Description
New York Counterpoint – 11′13″
Compositeur : Steve Reich
© EDITIONS BOOSEY & HAWKES
Version pour Marimba et Bande
→ Mouvement 1 – 4′57″
→ Mouvement 2 – 2′40″
→ Mouvement 3 – 3′36″
A propos de l’œuvre – Par Jean-François Boukobza / Octobre 2017
« En essayant d’aligner deux boucles identiques et de les faire fonctionner en relation, je découvris que la manière la plus intéressante de procéder consistait à aligner les boucles à l’unisson, puis à les laisser se déphaser lentement, l’une par rapport à l’autre. C’est en écoutant ce processus graduel de décalage que je commençai à réaliser qu’il s’agissait d’une forme extraordinaire de structuration musicale. Ce processus s’imposa à moi comme la manière d’épuiser un certain nombre de relations entre deux motifs identiques, sans jamais avoir à faire de transition » écrit Steve Reich dans un article intitulé « Sur quelques compositions ».
L’avènement de la musique répétitive, au début des années soixante, ne relève guère du hasard. La décennie, vitaliste, promeut un goût pour les œuvres expérimentales, les happenings et les musiques d’atmosphère, mais aussi pour les phénomènes d’abandon et de transe parfois liés aux psychotropes et à la fascination qu’ils génèrent alors. Elle répond par ailleurs à une hégémonie américaine croissante dans le domaine de l’art, qui entend se démarquer des avant-gardes européennes par la proximité avec la musique populaire, l’intégration naturelle des nouvelles technologies ou le renouement avec la mélodie, la pulsation continue et les échelles simples.
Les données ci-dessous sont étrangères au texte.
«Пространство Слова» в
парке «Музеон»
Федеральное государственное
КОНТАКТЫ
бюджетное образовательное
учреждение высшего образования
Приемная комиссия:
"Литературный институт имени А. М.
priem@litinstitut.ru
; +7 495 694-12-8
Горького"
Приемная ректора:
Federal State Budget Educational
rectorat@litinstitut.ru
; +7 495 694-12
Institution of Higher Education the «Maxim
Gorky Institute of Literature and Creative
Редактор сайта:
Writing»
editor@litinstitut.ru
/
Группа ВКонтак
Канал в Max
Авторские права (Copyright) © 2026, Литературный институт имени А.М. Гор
Cette « nouvelle musique » permet aussi de contourner les formes européennes à développement au profit d’une approche autre de la composition, fondée sur des transformations douces et ininterrompues : « Le trait pertinent des processus musicaux, c’est qu’ils déterminent simultanément l’ensemble des détails note après note et la totalité de la forme. En exécutant, et en écoutant des processus musicaux graduels, on participe à une sorte de rituel particulier, libérateur et impersonnel. Se concentrer sur un processus musical permet de détourner son attention du lui, du elle, du toi et du moi, pour la projeter en dehors, à l’intérieur du ça » note à ce propos Reich.
New York Counterpoint 1985, écrit à l’origine pour clarinette et bande magnétique, prolonge la réflexion entamée avec Vermont Counterpoint 1982 où un soliste dialoguait déjà avec son propre enregistrement : interpréter une pièce de nature polyphonique par un seul instrumentiste, intégrer la technologie dans le domaine de chambre, et mêler le temps « vivant » de l’interprétation à celui « figé » de la musique captée. Fondée sur une économie drastique des moyens – des motifs de quelques notes à peine, une monochromie volontaire (le même timbre, démultiplié), une pulsation égale -, la pièce comprend trois parties aisément repérables (Fast ; Slow ; Fast), précédées d’une courte introduction. Chacune a son propre centre tonal et ses propres idées mélodiques mais toutes mettent en jeu les mêmes techniques : l’énoncé d’un pattern mélodico-rythmique enrichi graduellement et uni à d’autres « patrons » au sein d’un ensemble continuellement changeant du fait du déphasage progressif des voix. La musique émane de la combinaison de différents processus : la variation continue des motifs, l’émergence puis l’effacement de nouvelles idées, la densité plus ou moins forte de la polyphonie, le renouveau constant des champs harmoniques, la création d’ambiguïtés métriques binaires et ternaires, la formation de nouvelles constellations harmoniques en raison d’une ligne de basse constamment mouvante. Réalisées dans la douceur et la lenteur, ces différentes évolutions créent une étrange illusion acoustique, l’auditeur éprouvant le sentiment d’un temps à la fois identique et jamais totalement le même.